Considerada uma das pessoas mais influentes pela Time Magazine, Elena Ferrante é, também, uma das mais misteriosas. Sabe-se que o nome é um pseudónimo, mas quem a ele estará associado desconhece-se. Em teoria trata-se de uma escritora italiana, mas há alguns estudos ou investigações que apontam tratar-se de uma parceria entre vários autores. Entre as entrevistas e a sua obra percebe-se o vasto conhecimento literário, diz ter nascido em Nápoles e ter três irmãs.
Talvez devesse ter explorado esta escritora primeiro noutro formato, mas curiosamente, foi na banda desenhada que investi primeiro. Talvez porque o tempo do investimento fosse mais curto. A banda desenhada foi publicada em Portugal pela Relógio d’Água.
A Amiga Genial começa com a infância da narradora, mostrando os inícios da amizade que compõe o elemento central do enredo. Rafaella e Elena vivem no mesmo bairro de Nápoles, e juntam as bonecas em brincadeiras curiosas. Mas enquanto a narradora apresenta uma perspectiva mais inocente ou pelo menos mais contida, a amiga é a provocadora que espicaça a exploração de algo mais – ora o sítio proibido para onde atira a boneca para assim usar o pretexto para lá ir, ora os limites do bairro do qual não devem sair.



A narradora parece ir seguindo alguns dos passos da amiga. Ora por instigação, ora por vontade própria ou um género de pirraça interna. Nem sempre este seguimento corre bem. A narradora é menos bonita e menos atraente, ficando nas sombras, enquanto a amiga parece ser o alvo de todas as atenções. Mas enquanto uma se esforça por estudar, a outra descarta as possibilidades que lhe surgem, ainda que consiga concretizar disciplina com o mínimo de esforço e o máximo de aproveitamento.
Episódio a episódio, nota-se um desentendimento. Ou um afastamento. Vivendo no mesmo bairro é impossível não saberem uma da outra, mas com o decorrer do tempo, passam a possuir a dualidade de quem parece não se conhecer mas de quem já partilhou segredos e confissões. Os destinos, esses, serão curiosos – quase previsíveis e enfadonhos, algo medíocres e desperdiçados.
A visão inicia-se infantil. Mas nem por isso totalmente inocente. Sem referências adultas ou acusações sérias, percebemos que naquele bairro pobre, nem tudo é linear e simples. Alguns adultos trabalham arduamente. Outros parecem ser muito mais ricos e ter muito mais respeito dos restantes. Existe uma sombra que espreita sobre o quotidiano do bairro e sobre o destino das jovens. Algo que parece ser constante na narrativa e que nos faz esperar uma desgraça.



Mas afinal que têm estas duas jovens de especial? Nada e tudo.

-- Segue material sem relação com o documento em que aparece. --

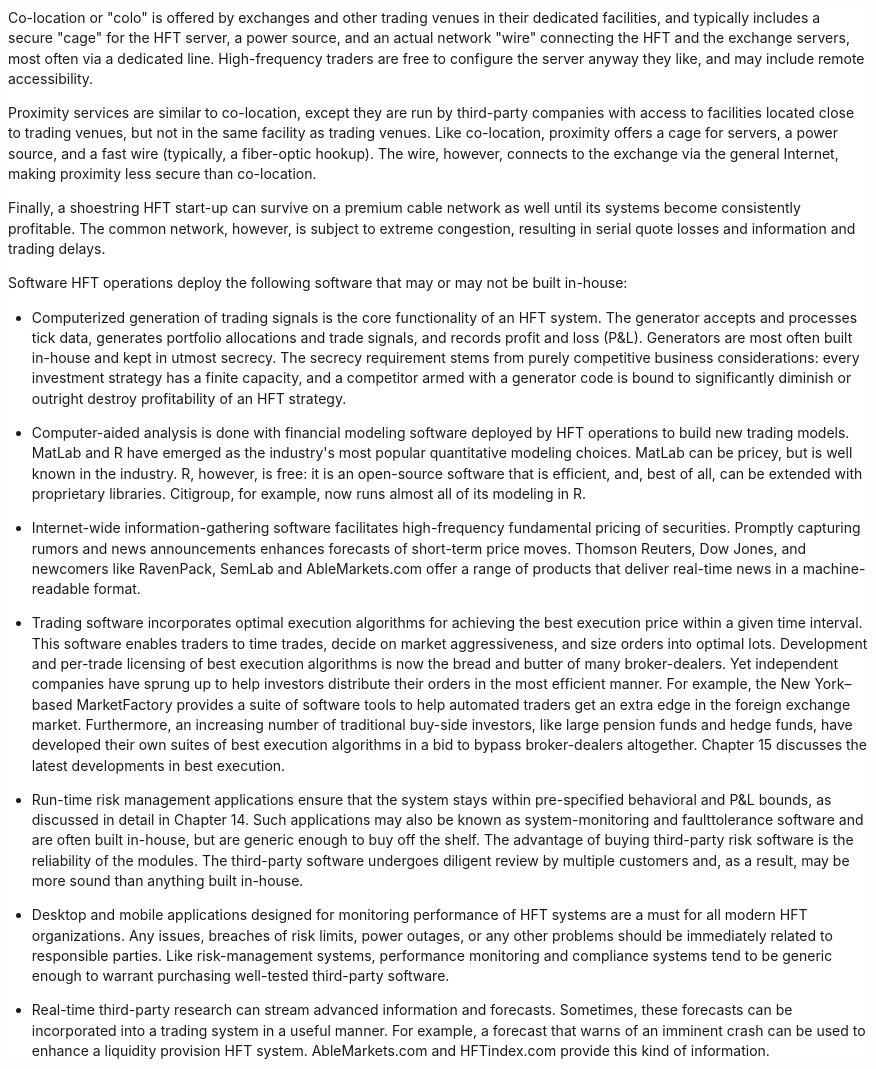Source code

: Co-location or "colo" is offered by exchanges and other trading venues in their dedicated facilities, and typically includes a secure "cage" for the HFT server, a power source, and an actual network "wire" connecting the HFT and the exchange servers, most often via a dedicated line. High-frequency traders are free to configure the server anyway they like, and may include remote accessibility.

Proximity services are similar to co-location, except they are run by third-party companies with access to facilities located close to trading venues, but not in the same facility as trading venues. Like co-location, proximity offers a cage for servers, a power source, and a fast wire (typically, a fiber-optic hookup). The wire, however, connects to the exchange via the general Internet, making proximity less secure than co-location.

Finally, a shoestring HFT start-up can survive on a premium cable network as well until its systems become consistently profitable. The common network, however, is subject to extreme congestion, resulting in serial quote losses and information and trading delays.

Software HFT operations deploy the following software that may or may not be built in-house:

- Computerized generation of trading signals is the core functionality of an HFT system. The generator accepts and processes tick data, generates portfolio allocations and trade signals, and records profit and loss (P&L). Generators are most often built in-house and kept in utmost secrecy. The secrecy requirement stems from purely competitive business considerations: every investment strategy has a finite capacity, and a competitor armed with a generator code is bound to significantly diminish or outright destroy profitability of an HFT strategy.
- Computer-aided analysis is done with financial modeling software deployed by HFT operations to build new trading models. MatLab and R have emerged as the industry's most popular quantitative modeling choices. MatLab can be pricey, but is well known in the industry. R, however, is free: it is an open-source software that is efficient, and, best of all, can be extended with proprietary libraries. Citigroup, for example, now runs almost all of its modeling in R.

- Internet-wide information-gathering software facilitates high-frequency fundamental pricing of securities. Promptly capturing rumors and news announcements enhances forecasts of short-term price moves. Thomson Reuters, Dow Jones, and newcomers like RavenPack, SemLab and AbleMarkets.com offer a range of products that deliver real-time news in a machine-readable format.
- Trading software incorporates optimal execution algorithms for achieving the best execution price within a given time interval. This software enables traders to time trades, decide on market aggressiveness, and size orders into optimal lots. Development and per-trade licensing of best execution algorithms is now the bread and butter of many broker-dealers. Yet independent companies have sprung up to help investors distribute their orders in the most efficient manner. For example, the New York–based MarketFactory provides a suite of software tools to help automated traders get an extra edge in the foreign exchange market. Furthermore, an increasing number of traditional buy-side investors, like large pension funds and hedge funds, have developed their own suites of best execution algorithms in a bid to bypass broker-dealers altogether. Chapter 15 discusses the latest developments in best execution.
- Run-time risk management applications ensure that the system stays within pre-specified behavioral and P&L bounds, as discussed in detail in Chapter 14. Such applications may also be known as system-monitoring and faulttolerance software and are often built in-house, but are generic enough to buy off the shelf. The advantage of buying third-party risk software is the reliability of the modules. The third-party software undergoes diligent review by multiple customers and, as a result, may be more sound than anything built in-house.
- Desktop and mobile applications designed for monitoring performance of HFT systems are a must for all modern HFT organizations. Any issues, breaches of risk limits, power outages, or any other problems should be immediately related to responsible parties. Like risk-management systems, performance monitoring and compliance systems tend to be generic enough to warrant purchasing well-tested third-party software.
- Real-time third-party research can stream advanced information and forecasts. Sometimes, these forecasts can be incorporated into a trading system in a useful manner. For example, a forecast that warns of an imminent crash can be used to enhance a liquidity provision HFT system. AbleMarkets.com and HFTindex.com provide this kind of information.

E diria que é aqui que A Amiga Genial se destaca. O foco encontra-se em duas jovens, peculiares e únicas em si, mas que não fosse a narrativa e seriam banais. Em suma, duas pessoas singulares, como todas as outras.
Em termos de banda desenhada, trata-se de uma adaptação competente. As imagens apesar de pouco focadas transmitem o movimento e o espaço, tornando desnecessárias verborreias. Visualmente, o resultado não me é dos mais agradáveis, mas cumpre o seu papel em criar ambiente e transmitir informação – uma aura um pouco experimental. O texto, esse, está reduzido ao essencial e neste essencial tudo se transmite.